• _Task objective_
Show all lines of the listing that hold the word "polkua".

• _Source data_
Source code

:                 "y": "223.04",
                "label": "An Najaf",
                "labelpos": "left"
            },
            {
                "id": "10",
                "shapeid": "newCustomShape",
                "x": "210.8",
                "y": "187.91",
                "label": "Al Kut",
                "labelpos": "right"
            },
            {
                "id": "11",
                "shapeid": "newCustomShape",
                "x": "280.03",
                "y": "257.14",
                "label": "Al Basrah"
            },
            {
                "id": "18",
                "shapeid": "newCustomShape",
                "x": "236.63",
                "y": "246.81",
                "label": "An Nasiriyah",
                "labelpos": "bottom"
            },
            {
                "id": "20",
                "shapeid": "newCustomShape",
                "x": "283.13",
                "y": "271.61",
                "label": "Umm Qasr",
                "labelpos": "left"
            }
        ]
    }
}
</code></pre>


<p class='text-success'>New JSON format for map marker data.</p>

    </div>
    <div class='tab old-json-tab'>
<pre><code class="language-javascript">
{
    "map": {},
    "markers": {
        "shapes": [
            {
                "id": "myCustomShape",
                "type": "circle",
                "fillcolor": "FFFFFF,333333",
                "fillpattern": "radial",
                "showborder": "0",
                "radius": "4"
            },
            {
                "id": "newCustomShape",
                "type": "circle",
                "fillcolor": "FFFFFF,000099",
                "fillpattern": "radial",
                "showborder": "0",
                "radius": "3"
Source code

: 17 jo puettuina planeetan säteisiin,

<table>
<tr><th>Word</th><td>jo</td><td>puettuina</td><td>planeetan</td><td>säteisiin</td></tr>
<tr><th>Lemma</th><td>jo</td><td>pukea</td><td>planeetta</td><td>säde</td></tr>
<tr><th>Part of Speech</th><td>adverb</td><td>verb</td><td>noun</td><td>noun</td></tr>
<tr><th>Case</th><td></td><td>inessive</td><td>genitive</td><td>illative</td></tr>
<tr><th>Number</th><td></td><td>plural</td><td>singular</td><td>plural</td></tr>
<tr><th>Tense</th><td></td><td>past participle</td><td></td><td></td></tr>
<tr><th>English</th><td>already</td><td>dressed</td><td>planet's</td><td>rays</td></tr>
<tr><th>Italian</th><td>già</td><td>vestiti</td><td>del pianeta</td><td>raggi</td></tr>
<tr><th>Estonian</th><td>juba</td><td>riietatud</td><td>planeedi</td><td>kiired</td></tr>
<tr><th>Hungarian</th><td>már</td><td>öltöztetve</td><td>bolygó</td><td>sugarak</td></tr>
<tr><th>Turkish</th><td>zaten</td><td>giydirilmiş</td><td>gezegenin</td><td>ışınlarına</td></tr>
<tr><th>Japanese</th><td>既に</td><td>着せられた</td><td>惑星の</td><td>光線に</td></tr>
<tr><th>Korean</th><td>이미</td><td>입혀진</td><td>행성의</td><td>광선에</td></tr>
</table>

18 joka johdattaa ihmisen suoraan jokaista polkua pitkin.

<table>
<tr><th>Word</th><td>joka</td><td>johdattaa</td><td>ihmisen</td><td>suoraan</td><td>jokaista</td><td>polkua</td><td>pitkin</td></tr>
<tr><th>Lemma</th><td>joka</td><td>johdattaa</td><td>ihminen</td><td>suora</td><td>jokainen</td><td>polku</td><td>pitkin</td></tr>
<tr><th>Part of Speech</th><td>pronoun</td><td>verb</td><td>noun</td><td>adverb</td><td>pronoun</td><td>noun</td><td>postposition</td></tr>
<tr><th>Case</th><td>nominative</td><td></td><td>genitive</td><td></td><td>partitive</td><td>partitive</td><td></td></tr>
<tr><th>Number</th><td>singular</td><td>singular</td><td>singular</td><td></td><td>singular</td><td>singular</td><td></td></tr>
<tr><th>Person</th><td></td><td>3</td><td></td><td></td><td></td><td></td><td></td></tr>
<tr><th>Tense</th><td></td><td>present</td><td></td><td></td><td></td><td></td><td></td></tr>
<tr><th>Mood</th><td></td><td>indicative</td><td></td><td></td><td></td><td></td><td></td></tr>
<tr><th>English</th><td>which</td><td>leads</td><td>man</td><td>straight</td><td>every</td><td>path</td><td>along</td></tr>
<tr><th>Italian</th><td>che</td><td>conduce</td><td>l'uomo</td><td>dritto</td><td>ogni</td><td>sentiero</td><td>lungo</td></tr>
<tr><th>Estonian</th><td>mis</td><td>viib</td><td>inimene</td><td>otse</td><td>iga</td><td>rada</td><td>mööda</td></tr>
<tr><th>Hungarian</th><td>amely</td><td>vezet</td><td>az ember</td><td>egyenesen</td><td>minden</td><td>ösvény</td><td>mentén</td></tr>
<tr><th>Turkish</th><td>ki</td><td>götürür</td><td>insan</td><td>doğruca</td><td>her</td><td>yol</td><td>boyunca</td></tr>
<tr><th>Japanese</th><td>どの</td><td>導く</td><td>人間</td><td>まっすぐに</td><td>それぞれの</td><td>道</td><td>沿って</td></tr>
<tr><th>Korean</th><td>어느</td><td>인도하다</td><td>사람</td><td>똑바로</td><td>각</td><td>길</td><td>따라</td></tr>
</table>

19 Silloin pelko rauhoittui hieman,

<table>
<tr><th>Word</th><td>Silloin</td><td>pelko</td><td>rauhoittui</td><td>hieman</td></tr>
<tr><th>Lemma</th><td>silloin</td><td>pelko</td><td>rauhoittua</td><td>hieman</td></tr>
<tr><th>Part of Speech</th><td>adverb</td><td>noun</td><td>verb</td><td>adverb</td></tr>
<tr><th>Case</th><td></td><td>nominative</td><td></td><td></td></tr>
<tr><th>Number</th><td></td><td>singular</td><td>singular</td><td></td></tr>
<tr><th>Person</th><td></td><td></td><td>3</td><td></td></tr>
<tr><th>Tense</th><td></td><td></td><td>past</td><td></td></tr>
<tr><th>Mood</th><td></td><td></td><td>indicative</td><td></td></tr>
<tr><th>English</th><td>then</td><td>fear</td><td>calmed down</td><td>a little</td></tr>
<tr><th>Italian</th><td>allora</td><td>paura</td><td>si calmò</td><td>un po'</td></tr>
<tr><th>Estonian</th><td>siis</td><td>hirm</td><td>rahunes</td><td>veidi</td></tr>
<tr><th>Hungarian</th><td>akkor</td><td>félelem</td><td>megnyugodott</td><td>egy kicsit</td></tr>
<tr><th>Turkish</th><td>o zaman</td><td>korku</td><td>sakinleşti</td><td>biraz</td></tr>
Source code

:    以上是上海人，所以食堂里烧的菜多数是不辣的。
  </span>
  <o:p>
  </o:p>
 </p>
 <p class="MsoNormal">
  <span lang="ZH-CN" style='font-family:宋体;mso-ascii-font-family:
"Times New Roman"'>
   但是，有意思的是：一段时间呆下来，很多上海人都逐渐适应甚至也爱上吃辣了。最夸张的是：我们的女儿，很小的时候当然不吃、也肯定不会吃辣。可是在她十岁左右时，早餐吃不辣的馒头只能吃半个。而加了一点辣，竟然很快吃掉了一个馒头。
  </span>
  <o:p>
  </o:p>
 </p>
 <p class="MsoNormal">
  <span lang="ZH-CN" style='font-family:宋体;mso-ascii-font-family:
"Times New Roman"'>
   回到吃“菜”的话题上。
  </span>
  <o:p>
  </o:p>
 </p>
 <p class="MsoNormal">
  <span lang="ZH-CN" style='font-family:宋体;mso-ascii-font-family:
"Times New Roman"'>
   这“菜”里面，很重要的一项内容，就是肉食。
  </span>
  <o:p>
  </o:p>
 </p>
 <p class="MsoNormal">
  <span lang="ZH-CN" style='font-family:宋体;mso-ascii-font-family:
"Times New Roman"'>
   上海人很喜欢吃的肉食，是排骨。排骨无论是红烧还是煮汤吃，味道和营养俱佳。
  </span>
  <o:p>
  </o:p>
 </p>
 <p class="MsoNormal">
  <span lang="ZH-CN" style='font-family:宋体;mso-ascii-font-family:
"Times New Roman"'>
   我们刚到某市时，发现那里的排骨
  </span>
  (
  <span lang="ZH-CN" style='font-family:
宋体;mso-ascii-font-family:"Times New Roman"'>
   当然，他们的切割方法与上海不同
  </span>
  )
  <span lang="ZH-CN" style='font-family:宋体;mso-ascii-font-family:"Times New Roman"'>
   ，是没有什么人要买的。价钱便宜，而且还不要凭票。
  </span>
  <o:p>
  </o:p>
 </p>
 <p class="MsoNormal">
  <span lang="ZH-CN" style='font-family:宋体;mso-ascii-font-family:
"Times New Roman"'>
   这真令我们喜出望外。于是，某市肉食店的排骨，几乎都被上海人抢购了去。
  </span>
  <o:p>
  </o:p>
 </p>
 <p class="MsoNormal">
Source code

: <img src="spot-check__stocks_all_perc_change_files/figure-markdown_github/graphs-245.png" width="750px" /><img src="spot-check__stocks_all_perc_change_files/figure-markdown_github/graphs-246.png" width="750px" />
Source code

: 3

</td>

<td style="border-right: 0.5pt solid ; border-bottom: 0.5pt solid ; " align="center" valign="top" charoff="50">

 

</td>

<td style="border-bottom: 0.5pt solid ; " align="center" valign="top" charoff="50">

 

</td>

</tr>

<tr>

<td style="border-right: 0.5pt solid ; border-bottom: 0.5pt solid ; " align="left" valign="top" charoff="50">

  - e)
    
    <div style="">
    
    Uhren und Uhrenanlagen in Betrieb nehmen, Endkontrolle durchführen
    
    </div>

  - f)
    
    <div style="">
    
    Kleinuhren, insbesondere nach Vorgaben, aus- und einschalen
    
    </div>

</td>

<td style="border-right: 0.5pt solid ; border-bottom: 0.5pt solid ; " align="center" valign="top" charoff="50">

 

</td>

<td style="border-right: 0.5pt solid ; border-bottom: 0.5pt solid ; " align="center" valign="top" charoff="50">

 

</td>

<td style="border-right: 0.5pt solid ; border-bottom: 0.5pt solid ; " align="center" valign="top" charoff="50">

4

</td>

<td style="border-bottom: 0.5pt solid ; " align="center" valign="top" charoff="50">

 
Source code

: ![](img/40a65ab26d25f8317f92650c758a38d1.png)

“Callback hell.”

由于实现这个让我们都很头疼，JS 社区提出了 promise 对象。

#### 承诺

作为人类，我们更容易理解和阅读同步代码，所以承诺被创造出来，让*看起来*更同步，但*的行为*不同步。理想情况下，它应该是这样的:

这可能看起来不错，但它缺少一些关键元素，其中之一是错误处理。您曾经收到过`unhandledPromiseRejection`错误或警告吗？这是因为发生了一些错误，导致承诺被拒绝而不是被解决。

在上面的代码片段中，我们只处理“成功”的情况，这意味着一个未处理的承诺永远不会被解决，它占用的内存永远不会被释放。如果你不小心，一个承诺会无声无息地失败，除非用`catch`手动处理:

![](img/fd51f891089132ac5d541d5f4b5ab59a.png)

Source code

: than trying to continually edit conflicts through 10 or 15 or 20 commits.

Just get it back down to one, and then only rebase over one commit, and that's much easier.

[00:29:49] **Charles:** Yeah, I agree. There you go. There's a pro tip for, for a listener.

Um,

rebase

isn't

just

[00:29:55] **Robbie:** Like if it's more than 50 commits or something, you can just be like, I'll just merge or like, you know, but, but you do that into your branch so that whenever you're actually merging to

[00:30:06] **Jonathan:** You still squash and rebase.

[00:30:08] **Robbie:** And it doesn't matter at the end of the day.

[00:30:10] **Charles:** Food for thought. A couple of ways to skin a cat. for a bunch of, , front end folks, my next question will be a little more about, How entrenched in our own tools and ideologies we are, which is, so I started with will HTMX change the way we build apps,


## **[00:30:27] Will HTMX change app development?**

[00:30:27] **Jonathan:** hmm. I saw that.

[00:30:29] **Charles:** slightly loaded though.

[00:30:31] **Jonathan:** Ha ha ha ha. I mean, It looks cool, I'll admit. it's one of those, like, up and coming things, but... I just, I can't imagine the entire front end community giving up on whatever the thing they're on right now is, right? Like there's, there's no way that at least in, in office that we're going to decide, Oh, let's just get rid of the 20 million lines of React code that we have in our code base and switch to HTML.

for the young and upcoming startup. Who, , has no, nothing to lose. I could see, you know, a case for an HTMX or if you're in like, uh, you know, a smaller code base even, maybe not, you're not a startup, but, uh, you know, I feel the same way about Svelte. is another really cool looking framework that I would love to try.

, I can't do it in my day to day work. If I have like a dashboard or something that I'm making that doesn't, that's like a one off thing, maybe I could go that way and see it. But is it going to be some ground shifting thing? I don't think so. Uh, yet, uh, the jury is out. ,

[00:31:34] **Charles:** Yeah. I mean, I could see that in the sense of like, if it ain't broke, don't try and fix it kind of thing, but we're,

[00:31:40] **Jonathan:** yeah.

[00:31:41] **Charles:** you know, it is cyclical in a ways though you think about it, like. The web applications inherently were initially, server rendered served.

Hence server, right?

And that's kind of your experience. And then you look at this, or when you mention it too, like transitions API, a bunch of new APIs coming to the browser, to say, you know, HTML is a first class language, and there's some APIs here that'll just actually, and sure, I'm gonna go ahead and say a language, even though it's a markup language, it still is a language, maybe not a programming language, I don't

• _Solution_
18 joka johdattaa ihmisen suoraan jokaista polkua pitkin.
<tr><th>Word</th><td>joka</td><td>johdattaa</td><td>ihmisen</td><td>suoraan</td><td>jokaista</td><td>polkua</td><td>pitkin</td></tr>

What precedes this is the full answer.